### Supplied passage
2. The definition of "Custodial Agreement" in Article I is hereby deleted
and replaced with the following:
"The custodial agreement relating to custody of the Serviced Mortgage
Loans between First Trust National Association, as Custodian, and First
Union National Bank, as Trustee, dated as of March 1, 1998."
3. The definition of "Monthly Advance" in Article I is hereby amended by
adding at the end of such definition the following: ", but only to the
extent that such amount is expected, in the reasonable judgment of the
Company, to be recoverable from collections or other recoveries in
respect of such Mortgage Loan."
4. The definition of "Servicing Advance" in Article I is hereby amended by
adding, immediately after the phrase "but not limited to, the cost of",
the following: "transfer of servicing of Delinquent Mortgage Loans to
the Special Servicer pursuant to Section 11.02, and".
5. The word "or" at the beginning of line twelve of the second paragraph in
Section 4.01 is hereby deleted and replaced with a comma, and the
following is hereby added immediately following the words "change the
final maturity date on such Mortgage Loan" in such line twelve: "or
permit any alteration, substitution or release of any collateral for
such Mortgage Loan."
6. The fourth and fifth paragraphs of Section 4.01 are hereby deleted in
their entirety and replaced with the following:
"Notwithstanding anything to the contrary in this Agreement, the
Company shall not waive any premium or penalty in connection with a
prepayment of principal of any Mortgage Loan, and shall not consent to
the modification of any Mortgage Note to the extent that such
modification relates to payment of a prepayment premium or penalty."
7. The following paragraph is hereby added at the end of Section 4.02:
"Notwithstanding the foregoing, in the event of any conflict
between the provisions of this Section 4.02 and the provisions of
Section 11.02, the provisions of Section 11.02 shall control."
8. The words "the Purchaser of Conventional Residential Adjustable and
Fixed Rate Mortgage Loans, Group No. 1997-LB/00" in the first paragraph
of Section 4.04 are hereby deleted and replaced with the following:
"Norwest Bank Minnesota, National Association, as master servicer for
SASCO 1998-3."
9. Section 4.05 is amended by deleting the word "and" at the end of clause
(vi), replacing the period at the end of clause (vii) with "; and", and
adding the following immediately following clause (viii):
"(viii) to reimburse itself for Monthly Advances of the Company's
funds made pursuant to Section 7.03, the Company's right to reimburse
itself pursuant to this subclause (viii) (x) being limited to amounts
received on the related Mortgage Loan which represent late payments of
principal and/or interest respecting which any such advance was made,
related Liquidation Proceeds, Insurance Proceeds, Condemnation Proceeds,
REO Property, and such other amounts as may be collected by the Company
from the Mortgagor or otherwise relating to such Mortgage Loan, and (y)

(Part of a data file)
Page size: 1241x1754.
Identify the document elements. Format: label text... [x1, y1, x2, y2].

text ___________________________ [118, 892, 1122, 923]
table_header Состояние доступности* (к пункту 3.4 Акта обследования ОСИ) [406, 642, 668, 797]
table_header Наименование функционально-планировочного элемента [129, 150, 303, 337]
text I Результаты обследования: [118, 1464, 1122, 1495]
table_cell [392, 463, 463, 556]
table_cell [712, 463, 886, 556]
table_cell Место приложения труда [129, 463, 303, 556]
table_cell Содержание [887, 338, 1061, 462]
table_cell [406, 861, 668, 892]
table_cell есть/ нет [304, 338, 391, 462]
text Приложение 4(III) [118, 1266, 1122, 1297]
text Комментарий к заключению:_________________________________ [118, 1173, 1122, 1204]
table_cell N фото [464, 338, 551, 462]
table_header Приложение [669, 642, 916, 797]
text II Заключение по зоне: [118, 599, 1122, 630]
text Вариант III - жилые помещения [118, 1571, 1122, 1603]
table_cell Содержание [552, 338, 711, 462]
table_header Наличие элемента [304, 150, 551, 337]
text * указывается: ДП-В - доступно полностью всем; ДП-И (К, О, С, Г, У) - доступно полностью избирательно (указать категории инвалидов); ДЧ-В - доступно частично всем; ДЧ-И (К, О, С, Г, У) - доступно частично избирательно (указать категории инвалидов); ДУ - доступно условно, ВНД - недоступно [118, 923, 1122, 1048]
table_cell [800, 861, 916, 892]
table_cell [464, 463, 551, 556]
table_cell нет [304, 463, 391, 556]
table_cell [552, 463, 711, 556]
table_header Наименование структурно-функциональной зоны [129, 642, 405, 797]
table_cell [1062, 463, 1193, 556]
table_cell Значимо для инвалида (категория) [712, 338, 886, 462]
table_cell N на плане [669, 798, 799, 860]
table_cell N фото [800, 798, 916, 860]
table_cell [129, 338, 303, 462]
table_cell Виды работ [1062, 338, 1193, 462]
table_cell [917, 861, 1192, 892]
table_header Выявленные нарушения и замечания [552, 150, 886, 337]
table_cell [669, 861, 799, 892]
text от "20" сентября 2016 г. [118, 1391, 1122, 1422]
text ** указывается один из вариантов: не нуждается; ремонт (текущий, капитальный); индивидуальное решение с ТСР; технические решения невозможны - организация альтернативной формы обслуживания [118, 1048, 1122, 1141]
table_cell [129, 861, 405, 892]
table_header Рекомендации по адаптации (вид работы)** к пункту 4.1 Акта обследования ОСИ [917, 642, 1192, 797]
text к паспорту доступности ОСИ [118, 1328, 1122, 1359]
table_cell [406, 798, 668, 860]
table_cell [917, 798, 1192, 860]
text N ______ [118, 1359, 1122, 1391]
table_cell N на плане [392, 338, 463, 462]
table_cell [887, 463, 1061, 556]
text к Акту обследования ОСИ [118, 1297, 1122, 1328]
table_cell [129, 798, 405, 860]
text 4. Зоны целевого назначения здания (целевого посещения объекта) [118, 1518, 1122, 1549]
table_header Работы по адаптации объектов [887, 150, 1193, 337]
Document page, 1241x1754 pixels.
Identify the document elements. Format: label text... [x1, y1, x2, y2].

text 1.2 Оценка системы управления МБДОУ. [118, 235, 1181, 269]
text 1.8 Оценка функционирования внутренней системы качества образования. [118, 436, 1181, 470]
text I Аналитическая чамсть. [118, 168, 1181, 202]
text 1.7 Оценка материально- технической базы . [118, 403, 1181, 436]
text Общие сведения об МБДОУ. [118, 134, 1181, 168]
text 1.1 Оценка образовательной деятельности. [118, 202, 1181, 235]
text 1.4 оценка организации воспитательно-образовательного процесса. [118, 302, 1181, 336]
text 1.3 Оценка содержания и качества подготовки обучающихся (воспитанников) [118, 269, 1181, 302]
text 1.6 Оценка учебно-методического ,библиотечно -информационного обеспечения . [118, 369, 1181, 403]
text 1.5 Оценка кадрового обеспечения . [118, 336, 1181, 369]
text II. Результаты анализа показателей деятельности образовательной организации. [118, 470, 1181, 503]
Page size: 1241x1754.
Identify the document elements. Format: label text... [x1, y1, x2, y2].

### Directive A
In the amendment text, what replaces the word "or" at the beginning of line twelve of the second paragraph in Section 4.01?
### Directive B
Repeat the part of the amendment text that opens with the words containing "9. Section 4.05" and closes with "Loan, and (y)".

### Task response A
A comma replaces it.

### Task response B
9. Section 4.05 is amended by deleting the word "and" at the end of clause
(vi), replacing the period at the end of clause (vii) with "; and", and
adding the following immediately following clause (viii):
"(viii) to reimburse itself for Monthly Advances of the Company's
funds made pursuant to Section 7.03, the Company's right to reimburse
itself pursuant to this subclause (viii) (x) being limited to amounts
received on the related Mortgage Loan which represent late payments of
principal and/or interest respecting which any such advance was made,
related Liquidation Proceeds, Insurance Proceeds, Condemnation Proceeds,
REO Property, and such other amounts as may be collected by the Company
from the Mortgagor or otherwise relating to such Mortgage Loan, and (y)